╭──

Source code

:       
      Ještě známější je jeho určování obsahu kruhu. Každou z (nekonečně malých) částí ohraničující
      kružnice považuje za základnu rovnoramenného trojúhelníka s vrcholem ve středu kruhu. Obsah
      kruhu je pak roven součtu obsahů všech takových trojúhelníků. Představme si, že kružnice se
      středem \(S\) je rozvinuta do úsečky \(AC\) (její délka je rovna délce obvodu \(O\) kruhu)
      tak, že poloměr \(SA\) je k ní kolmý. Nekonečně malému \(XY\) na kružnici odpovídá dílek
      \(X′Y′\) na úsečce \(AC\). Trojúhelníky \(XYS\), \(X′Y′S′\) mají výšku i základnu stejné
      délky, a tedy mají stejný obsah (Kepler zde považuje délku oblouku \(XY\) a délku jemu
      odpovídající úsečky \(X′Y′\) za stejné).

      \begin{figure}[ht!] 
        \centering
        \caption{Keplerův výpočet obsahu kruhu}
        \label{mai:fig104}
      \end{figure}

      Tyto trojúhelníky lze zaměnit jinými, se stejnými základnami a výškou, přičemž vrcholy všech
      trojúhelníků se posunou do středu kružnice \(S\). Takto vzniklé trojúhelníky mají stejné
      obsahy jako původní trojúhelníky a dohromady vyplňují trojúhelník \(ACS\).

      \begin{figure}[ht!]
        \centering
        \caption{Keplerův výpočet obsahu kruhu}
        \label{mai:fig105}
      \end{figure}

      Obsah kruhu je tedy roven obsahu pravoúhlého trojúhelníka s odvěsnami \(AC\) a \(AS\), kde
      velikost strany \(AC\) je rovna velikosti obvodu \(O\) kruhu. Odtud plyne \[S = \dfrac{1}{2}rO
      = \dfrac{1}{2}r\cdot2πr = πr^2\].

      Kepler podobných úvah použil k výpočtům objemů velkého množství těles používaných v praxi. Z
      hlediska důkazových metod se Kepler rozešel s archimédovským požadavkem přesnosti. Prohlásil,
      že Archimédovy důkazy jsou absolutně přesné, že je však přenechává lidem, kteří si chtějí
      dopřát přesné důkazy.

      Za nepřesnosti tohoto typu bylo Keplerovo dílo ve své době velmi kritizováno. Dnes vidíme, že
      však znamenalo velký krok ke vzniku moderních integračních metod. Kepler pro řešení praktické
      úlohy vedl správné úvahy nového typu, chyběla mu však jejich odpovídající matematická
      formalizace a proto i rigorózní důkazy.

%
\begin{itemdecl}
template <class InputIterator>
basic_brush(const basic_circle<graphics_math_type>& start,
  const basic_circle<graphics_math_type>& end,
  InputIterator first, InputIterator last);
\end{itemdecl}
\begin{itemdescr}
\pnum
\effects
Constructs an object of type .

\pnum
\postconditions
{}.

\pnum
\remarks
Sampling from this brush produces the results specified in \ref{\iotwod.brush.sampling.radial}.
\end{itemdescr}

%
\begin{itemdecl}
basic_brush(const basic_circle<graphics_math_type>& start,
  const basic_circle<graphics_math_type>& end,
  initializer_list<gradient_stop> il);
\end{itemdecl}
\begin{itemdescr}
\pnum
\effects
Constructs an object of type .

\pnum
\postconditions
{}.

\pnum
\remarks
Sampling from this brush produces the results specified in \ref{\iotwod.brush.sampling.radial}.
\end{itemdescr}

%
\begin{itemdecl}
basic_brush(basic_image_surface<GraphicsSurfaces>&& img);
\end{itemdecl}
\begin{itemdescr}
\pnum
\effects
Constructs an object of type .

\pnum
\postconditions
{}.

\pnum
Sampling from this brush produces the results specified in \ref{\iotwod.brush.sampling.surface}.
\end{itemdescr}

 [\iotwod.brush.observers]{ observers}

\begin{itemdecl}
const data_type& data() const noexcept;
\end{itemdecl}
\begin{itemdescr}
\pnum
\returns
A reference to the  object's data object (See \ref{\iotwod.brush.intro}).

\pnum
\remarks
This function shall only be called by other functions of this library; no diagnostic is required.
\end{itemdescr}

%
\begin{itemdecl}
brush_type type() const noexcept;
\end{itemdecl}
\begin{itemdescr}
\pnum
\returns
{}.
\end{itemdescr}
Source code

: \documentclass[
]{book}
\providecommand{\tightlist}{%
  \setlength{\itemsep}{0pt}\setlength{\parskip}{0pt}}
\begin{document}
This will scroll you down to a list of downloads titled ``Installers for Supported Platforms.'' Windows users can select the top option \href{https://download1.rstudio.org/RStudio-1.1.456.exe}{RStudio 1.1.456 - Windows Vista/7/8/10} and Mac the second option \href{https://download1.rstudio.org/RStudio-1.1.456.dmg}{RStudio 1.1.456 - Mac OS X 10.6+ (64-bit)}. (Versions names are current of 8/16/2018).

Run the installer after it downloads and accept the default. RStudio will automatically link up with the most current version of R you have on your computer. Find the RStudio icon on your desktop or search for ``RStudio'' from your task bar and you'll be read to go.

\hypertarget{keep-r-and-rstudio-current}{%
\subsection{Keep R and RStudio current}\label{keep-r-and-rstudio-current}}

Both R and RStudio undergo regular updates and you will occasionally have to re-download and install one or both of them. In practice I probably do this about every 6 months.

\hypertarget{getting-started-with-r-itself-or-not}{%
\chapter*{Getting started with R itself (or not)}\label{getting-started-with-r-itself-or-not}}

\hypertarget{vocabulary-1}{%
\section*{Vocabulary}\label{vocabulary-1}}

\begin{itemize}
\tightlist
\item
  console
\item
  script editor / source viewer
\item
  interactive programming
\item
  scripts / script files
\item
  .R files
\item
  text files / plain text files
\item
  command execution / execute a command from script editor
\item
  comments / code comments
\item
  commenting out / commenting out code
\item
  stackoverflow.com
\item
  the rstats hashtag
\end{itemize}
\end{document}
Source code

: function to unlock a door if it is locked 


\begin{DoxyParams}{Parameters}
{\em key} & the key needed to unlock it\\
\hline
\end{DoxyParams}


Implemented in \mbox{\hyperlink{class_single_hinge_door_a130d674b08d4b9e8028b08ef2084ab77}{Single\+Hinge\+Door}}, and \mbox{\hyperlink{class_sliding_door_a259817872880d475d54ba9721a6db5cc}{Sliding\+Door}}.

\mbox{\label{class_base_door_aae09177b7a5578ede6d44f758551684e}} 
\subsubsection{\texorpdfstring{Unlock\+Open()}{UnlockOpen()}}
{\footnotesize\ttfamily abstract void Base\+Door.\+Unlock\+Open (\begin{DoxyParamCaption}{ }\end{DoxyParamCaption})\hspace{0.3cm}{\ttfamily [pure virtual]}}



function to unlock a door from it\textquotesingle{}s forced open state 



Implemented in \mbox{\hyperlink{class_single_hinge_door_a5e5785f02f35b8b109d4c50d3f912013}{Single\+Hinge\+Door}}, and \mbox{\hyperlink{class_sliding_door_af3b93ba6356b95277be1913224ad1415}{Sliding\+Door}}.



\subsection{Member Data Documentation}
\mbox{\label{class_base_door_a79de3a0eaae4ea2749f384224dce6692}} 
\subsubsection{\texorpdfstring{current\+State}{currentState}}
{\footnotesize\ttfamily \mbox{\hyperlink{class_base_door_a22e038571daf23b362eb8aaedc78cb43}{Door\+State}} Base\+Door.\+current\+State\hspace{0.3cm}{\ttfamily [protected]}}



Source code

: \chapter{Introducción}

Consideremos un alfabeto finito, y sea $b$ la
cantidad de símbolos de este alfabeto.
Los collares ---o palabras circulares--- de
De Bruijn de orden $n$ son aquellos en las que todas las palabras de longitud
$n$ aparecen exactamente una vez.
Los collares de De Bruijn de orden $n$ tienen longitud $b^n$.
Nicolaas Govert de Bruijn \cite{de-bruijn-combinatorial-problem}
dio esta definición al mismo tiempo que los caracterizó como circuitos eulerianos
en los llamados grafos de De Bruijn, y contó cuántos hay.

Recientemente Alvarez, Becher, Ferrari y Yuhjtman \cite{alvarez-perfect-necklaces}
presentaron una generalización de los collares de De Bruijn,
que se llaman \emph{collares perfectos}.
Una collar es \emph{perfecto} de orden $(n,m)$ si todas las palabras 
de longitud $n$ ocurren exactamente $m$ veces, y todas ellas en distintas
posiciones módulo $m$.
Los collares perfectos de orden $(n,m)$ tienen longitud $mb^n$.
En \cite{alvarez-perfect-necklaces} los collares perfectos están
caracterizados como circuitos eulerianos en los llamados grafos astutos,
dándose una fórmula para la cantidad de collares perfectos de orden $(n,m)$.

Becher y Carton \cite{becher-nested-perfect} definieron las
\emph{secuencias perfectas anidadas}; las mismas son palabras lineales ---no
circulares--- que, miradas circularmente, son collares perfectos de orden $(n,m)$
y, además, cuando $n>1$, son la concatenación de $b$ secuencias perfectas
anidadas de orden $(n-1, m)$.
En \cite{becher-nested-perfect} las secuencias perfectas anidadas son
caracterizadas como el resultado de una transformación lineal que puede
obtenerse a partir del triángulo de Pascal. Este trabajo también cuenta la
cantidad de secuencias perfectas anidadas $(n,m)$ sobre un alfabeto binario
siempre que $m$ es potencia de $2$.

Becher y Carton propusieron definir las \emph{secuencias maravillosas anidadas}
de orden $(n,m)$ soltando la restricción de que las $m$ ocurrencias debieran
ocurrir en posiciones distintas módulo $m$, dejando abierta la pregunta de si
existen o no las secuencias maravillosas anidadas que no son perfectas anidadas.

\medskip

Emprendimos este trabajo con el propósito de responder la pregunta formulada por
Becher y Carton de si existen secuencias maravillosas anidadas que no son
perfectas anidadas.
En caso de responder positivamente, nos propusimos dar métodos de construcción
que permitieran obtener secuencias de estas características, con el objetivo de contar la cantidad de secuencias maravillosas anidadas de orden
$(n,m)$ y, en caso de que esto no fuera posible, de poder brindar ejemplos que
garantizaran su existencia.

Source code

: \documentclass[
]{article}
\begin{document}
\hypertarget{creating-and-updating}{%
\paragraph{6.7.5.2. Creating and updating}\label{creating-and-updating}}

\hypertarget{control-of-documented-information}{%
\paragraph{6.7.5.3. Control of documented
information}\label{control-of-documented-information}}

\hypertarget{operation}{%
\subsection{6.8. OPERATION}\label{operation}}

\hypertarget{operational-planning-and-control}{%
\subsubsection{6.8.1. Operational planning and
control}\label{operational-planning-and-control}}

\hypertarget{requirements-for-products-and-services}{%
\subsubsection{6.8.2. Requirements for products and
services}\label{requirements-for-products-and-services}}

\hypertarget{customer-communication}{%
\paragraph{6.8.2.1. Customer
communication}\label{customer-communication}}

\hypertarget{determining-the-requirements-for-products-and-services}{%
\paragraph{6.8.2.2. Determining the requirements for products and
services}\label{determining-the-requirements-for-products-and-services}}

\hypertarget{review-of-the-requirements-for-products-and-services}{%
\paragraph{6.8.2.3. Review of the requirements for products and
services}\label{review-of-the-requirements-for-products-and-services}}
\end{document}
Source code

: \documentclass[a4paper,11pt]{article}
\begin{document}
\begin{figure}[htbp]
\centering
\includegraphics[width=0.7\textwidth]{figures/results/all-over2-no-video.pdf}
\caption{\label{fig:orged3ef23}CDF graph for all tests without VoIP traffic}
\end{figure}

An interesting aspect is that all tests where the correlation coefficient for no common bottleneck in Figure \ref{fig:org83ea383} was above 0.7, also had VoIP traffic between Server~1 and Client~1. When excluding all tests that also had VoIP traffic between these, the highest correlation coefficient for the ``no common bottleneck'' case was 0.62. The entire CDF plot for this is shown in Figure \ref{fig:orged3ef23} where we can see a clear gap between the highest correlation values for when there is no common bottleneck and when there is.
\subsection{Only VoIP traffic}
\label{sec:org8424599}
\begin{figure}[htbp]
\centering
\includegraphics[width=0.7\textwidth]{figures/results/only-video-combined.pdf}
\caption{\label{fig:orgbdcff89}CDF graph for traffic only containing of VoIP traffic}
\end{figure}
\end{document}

╰──

*Work to complete*
Go through the lines above and count those that include "cite"; give the total and nothing more.

*Finished exercise*
5